### DATA TO EXAMINE
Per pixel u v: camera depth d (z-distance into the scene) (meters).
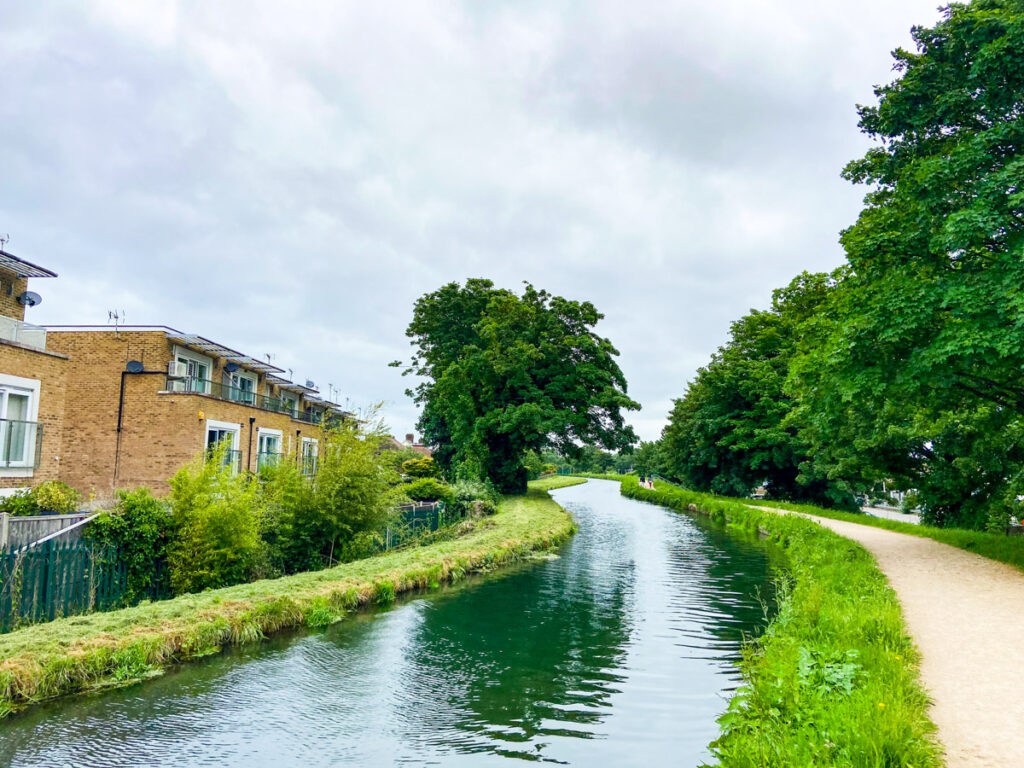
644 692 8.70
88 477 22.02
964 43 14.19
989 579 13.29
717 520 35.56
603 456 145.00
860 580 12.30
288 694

### DIRECTIONS
Print all records verbatim, excluding pictures.

### ANSWER FOR THE TASK
Per pixel u v: camera depth d (z-distance into the scene) (meters).
644 692 8.70
88 477 22.02
964 43 14.19
989 579 13.29
717 520 35.56
603 456 145.00
860 580 12.30
288 694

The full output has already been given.